User MFA (two-factor authentication) TOTP secrets are encrypted under `MFA_ENCRYPTION_KEY`. This key is separate from the vault encryption key so that MFA credentials are protected independently.

TOTP secrets are only decrypted at login time (to validate the user's code) and during account management (to display the QR code during re-enrollment).

## Password Vault Reveal

When a user reveals a password:

1. The API fetches the ciphertext from Postgres
2. Decrypts using the key identified by `kid`
3. Returns the plaintext over the TLS connection (never stored in logs)
4. Writes a reveal event to the audit log

The plaintext secret is **never written to** Postgres (except as ciphertext), Redis, logs, or the audit log.

## Keys at Rest

Encryption keys live in the `.env` file on the Docker host. They are:

- Not stored in the database
- Not accessible through the Weavestream web UI or API
- Not transmitted to any external service

**Protect the `.env` file** with filesystem permissions (e.g. `chmod 600 .env`) and ensure it is included in your off-site backup (it cannot be recovered from the database).

## No Client-Side Encryption

Weavestream does not use end-to-end encryption (E2EE).

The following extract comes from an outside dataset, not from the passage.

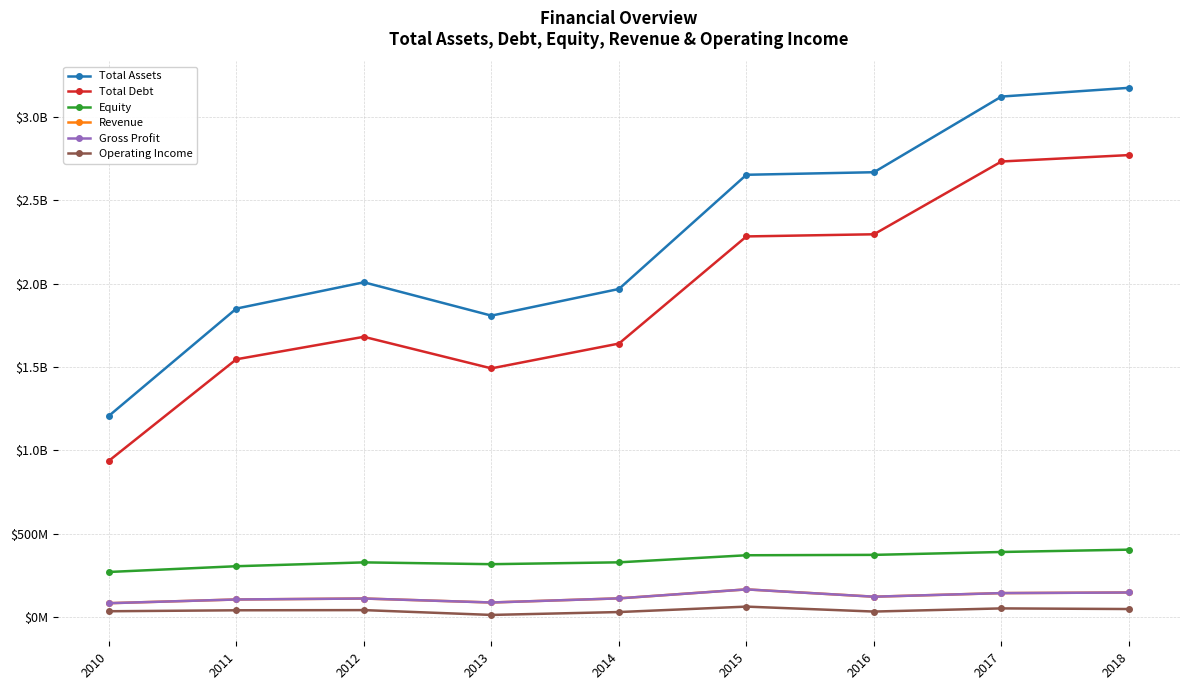

The value of Total Debt at 2018 is 2772136484. True or false?

True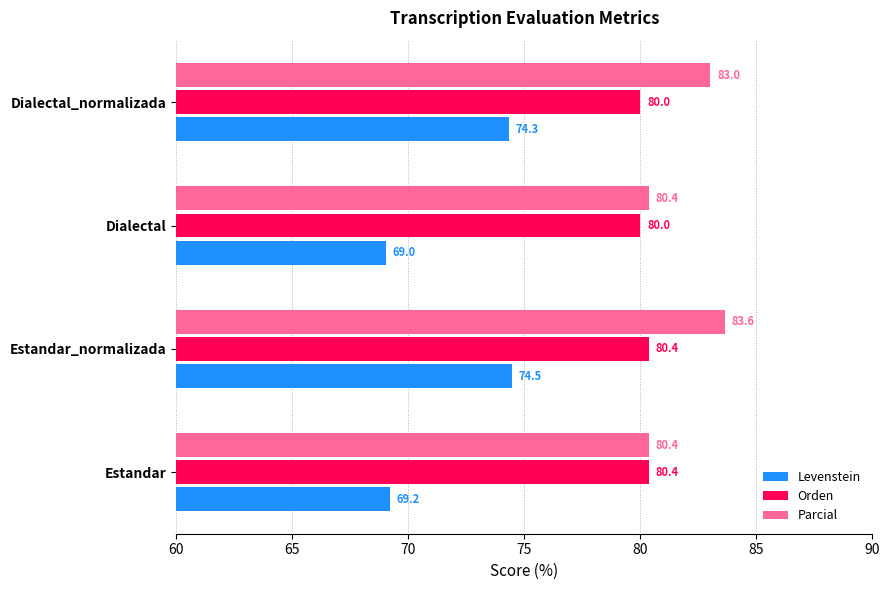

Which series has the largest range (max minus min)?

Levenstein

Encryption is server-side: the API decrypts secrets in memory and transmits them to the browser over TLS. This means:

- The server (and anyone with access to the `.env` file) can decrypt all secrets
- The threat model assumes the server is trusted
- TLS must be properly configured to protect the decrypted secret in transit

For E2EE requirements, a dedicated password manager (Bitwarden, Vaultwarden) is a more appropriate solution.